What do these findings mean and future directions?
This study provides a unique set of women’s thoughts and feelings about risk-based breast screening, and the findings are consistent with other studies in terms of high, but not universal, acceptability for this screening approach.
Although we report an overall prospective acceptability of personalised risk assessment, a woman’s age, and the timing of the tests, will be key to ensuring the acceptability of future risk assessment policy. In terms of risk-based screening, these results correspond to prior research which finds significantly higher levels of acceptability for intensified screening at high risk than for de-intensified screening for those at low risk. However, the identification of 3 different ways of responding to the scenarios presented adds more nuance in terms of: (a) the suggestion that there may be identifiable limits to how much more, or less, screening women are prepared to accept, and (b) the potential for modifying women’s attitudes to breast screening through the effective communication of breast screening-related harms.

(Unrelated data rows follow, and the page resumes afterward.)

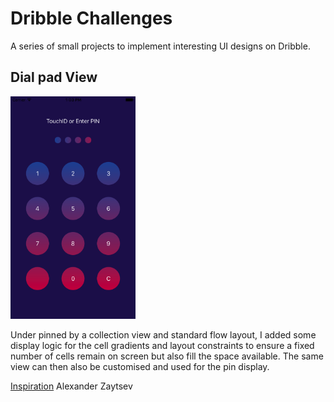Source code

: # Dribble Challenges

A series of small projects to implement interesting UI designs on Dribble.

## Dial pad View
<img src="Images/Dialer.png" width="200">

Under pinned by a collection view and standard flow layout, I added some display logic for the cell gradients and layout constraints to ensure a fixed number of cells remain on screen but also fill the space available. 
The same view can then also be customised and used for the pin display.

[Inspiration](https://dribbble.com/shots/3363836-Splash-and-Passcode-screens) Alexander Zaytsev
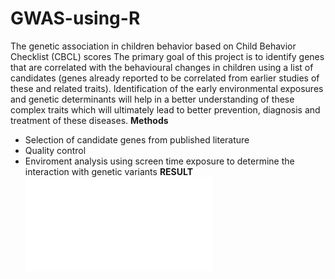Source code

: # GWAS-using-R
The genetic association in children behavior based on Child Behavior Checklist (CBCL) scores
The primary goal of this project is to identify genes that are correlated with the behavioural changes in children using a list of candidates (genes already reported to be correlated from earlier studies of these and related traits). Identification of the early environmental exposures and genetic determinants will help in a better understanding of these complex traits which will ultimately lead to better prevention, diagnosis and treatment of these diseases. 
**Methods**
- Selection of candidate genes from published literature
- Quality control
- Enviroment analysis using screen time exposure to determine the interaction with genetic variants
**RESULT**
![result](/result_screen_time.pdf)
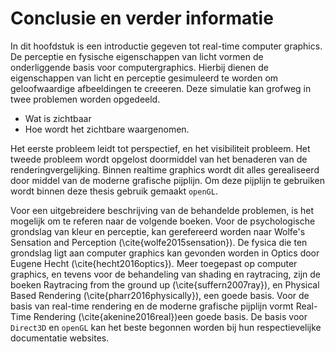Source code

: # Conclusie en verder informatie

In dit hoofdstuk is een introductie gegeven tot real-time computer graphics.
De perceptie en fysische eigenschappen van licht vormen de onderliggende basis
voor computergraphics. Hierbij dienen de eigenschappen van licht en perceptie
gesimuleerd te worden om geloofwaardige afbeeldingen te creeeren. 
Deze simulatie kan grofweg in twee problemen worden opgedeeld. 

* Wat is zichtbaar
* Hoe wordt het zichtbare waargenomen. 

Het eerste probleem leidt tot perspectief, en het visibiliteit probleem. 
Het tweede probleem wordt opgelost doormiddel van het benaderen van 
de renderingvergelijking. Binnen realtime graphics wordt dit alles gerealiseerd
door middel van de moderne grafische pijplijn. Om deze pijplijn te gebruiken 
wordt binnen deze thesis gebruik gemaakt `openGL`.  

Voor een uitgebreidere beschrijving van de behandelde problemen, is het mogelijk
om te referen naar de volgende boeken. Voor de psychologische grondslag van 
kleur en perceptie, kan gerefereerd worden naar Wolfe's Sensation 
and Perception (\cite{wolfe2015sensation}). De fysica die ten grondslag ligt 
aan computer graphics kan gevonden worden in Optics door Eugene Hecht 
(\cite{hecht2016optics}). Meer toegepast op computer graphics, en tevens voor de 
behandeling van shading en raytracing, zijn de boeken Raytracing
from the ground up (\cite{suffern2007ray}), en Physical Based Rendering 
(\cite{pharr2016physically}), een goede basis. Voor de basis van real-time 
rendering en de moderne grafische pijplijn vormt Real-Time Rendering 
(\cite{akenine2016real})een goede basis. De basis voor `Direct3D` en `openGL` kan
het beste begonnen worden bij hun respectievelijke documentatie websites.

Further research is required to determine whether these types of responses to risk-based breast screening extend beyond this sample population and, if so, what are their implications for the development and testing of effective strategies for communicating risk-stratified breast screening options tailored to women’s screening values and preferences.
The views expressed are those of the author. Posting of the blog does not signify that the Cancer Prevention Group endorse those views or opinions.